WHAT YOU HAVE TO DO>
The entries that follow include a run beginning at the line with "KIA Cerato/Spectra/Forte" and ending at the line with "Phốt pho (P)"; restate that run word for word and leave the rest out.

[Dataset entries]

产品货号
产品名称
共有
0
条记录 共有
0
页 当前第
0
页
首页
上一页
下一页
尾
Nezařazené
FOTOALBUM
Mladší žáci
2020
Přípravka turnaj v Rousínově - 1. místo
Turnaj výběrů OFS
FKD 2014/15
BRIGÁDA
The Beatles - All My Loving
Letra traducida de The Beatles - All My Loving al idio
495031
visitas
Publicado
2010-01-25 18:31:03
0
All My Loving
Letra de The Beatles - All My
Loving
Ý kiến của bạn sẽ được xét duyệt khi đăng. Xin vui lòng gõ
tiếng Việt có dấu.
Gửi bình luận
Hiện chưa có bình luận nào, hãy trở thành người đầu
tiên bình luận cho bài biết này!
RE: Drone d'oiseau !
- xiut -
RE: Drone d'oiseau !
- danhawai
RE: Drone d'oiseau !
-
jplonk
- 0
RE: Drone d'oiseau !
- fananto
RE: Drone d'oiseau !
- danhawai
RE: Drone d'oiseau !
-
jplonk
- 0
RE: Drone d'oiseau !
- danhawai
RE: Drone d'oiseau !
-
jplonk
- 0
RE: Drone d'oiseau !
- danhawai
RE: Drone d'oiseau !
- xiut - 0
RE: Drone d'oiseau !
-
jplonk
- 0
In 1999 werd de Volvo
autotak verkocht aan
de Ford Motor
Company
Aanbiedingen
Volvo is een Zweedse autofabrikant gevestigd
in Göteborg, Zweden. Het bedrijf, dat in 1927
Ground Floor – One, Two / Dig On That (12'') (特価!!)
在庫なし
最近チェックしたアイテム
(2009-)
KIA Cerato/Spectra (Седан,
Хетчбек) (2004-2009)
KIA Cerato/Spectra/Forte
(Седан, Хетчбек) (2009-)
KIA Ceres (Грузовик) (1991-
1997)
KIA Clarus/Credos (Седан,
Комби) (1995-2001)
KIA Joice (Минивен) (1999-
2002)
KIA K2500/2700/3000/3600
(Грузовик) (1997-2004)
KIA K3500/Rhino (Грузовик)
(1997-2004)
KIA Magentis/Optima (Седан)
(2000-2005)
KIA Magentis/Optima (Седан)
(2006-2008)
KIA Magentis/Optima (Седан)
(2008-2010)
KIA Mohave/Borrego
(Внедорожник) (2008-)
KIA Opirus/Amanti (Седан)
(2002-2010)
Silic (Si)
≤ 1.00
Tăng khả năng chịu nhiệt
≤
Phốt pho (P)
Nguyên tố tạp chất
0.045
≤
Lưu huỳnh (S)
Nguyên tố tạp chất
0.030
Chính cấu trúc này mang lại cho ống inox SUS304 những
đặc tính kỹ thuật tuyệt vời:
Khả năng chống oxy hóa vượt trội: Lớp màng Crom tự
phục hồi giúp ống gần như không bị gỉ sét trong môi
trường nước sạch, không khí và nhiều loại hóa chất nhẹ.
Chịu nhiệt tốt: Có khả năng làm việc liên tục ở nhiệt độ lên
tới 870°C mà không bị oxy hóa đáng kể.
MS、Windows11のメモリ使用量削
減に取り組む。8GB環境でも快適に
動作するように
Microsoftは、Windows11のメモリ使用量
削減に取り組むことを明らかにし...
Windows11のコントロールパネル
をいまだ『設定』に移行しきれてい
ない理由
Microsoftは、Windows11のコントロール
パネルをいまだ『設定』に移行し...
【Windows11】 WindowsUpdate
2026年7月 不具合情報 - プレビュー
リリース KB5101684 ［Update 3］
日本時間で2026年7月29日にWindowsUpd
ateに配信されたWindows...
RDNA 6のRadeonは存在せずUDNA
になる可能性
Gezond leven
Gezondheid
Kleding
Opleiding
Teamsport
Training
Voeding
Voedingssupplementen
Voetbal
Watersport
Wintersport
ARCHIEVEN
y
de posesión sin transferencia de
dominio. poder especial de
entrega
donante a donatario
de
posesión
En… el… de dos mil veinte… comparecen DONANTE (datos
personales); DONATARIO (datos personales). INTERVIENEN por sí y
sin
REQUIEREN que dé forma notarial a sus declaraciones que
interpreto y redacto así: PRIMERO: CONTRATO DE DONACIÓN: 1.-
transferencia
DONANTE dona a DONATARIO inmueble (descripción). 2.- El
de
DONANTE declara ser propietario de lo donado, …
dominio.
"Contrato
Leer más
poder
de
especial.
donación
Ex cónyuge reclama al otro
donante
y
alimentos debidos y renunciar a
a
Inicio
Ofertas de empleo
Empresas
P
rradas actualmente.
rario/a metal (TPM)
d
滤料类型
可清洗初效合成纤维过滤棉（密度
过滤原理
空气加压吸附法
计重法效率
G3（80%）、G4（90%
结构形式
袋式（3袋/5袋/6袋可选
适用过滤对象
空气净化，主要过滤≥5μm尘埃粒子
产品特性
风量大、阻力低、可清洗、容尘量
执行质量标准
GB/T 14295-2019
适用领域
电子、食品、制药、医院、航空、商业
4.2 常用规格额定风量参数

ANSWER BOX>
KIA Cerato/Spectra/Forte
(Седан, Хетчбек) (2009-)
KIA Ceres (Грузовик) (1991-
1997)
KIA Clarus/Credos (Седан,
Комби) (1995-2001)
KIA Joice (Минивен) (1999-
2002)
KIA K2500/2700/3000/3600
(Грузовик) (1997-2004)
KIA K3500/Rhino (Грузовик)
(1997-2004)
KIA Magentis/Optima (Седан)
(2000-2005)
KIA Magentis/Optima (Седан)
(2006-2008)
KIA Magentis/Optima (Седан)
(2008-2010)
KIA Mohave/Borrego
(Внедорожник) (2008-)
KIA Opirus/Amanti (Седан)
(2002-2010)
Silic (Si)
≤ 1.00
Tăng khả năng chịu nhiệt
≤
Phốt pho (P)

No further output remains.